EXERCISE OBJECTIVE ->
Would you print the full listing word for word?

INFORMATION PROVIDED ->
■ ■ ■

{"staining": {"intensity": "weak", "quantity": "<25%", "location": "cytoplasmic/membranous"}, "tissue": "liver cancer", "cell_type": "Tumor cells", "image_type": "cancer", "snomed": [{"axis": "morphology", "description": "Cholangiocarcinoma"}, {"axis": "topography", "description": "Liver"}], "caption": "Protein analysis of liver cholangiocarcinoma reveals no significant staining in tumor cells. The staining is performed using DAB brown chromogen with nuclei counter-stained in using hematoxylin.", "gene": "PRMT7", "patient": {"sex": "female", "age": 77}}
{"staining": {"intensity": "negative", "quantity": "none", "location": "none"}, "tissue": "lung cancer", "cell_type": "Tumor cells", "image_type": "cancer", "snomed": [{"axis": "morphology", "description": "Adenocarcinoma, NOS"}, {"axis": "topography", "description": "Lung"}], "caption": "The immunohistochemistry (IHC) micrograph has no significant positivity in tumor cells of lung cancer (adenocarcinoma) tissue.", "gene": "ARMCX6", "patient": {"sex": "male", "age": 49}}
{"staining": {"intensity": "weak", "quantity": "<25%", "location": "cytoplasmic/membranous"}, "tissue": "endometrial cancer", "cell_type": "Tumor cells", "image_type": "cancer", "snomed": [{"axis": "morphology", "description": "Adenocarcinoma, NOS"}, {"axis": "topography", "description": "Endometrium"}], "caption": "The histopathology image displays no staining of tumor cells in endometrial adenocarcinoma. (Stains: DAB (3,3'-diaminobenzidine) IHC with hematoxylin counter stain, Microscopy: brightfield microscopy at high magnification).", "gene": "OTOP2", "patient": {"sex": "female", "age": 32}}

■ ■ ■

ANSWER TO THIS EXERCISE ->
{"staining": {"intensity": "weak", "quantity": "<25%", "location": "cytoplasmic/membranous"}, "tissue": "liver cancer", "cell_type": "Tumor cells", "image_type": "cancer", "snomed": [{"axis": "morphology", "description": "Cholangiocarcinoma"}, {"axis": "topography", "description": "Liver"}], "caption": "Protein analysis of liver cholangiocarcinoma reveals no significant staining in tumor cells. The staining is performed using DAB brown chromogen with nuclei counter-stained in using hematoxylin.", "gene": "PRMT7", "patient": {"sex": "female", "age": 77}}
{"staining": {"intensity": "negative", "quantity": "none", "location": "none"}, "tissue": "lung cancer", "cell_type": "Tumor cells", "image_type": "cancer", "snomed": [{"axis": "morphology", "description": "Adenocarcinoma, NOS"}, {"axis": "topography", "description": "Lung"}], "caption": "The immunohistochemistry (IHC) micrograph has no significant positivity in tumor cells of lung cancer (adenocarcinoma) tissue.", "gene": "ARMCX6", "patient": {"sex": "male", "age": 49}}
{"staining": {"intensity": "weak", "quantity": "<25%", "location": "cytoplasmic/membranous"}, "tissue": "endometrial cancer", "cell_type": "Tumor cells", "image_type": "cancer", "snomed": [{"axis": "morphology", "description": "Adenocarcinoma, NOS"}, {"axis": "topography", "description": "Endometrium"}], "caption": "The histopathology image displays no staining of tumor cells in endometrial adenocarcinoma. (Stains: DAB (3,3'-diaminobenzidine) IHC with hematoxylin counter stain, Microscopy: brightfield microscopy at high magnification).", "gene": "OTOP2", "patient": {"sex": "female", "age": 32}}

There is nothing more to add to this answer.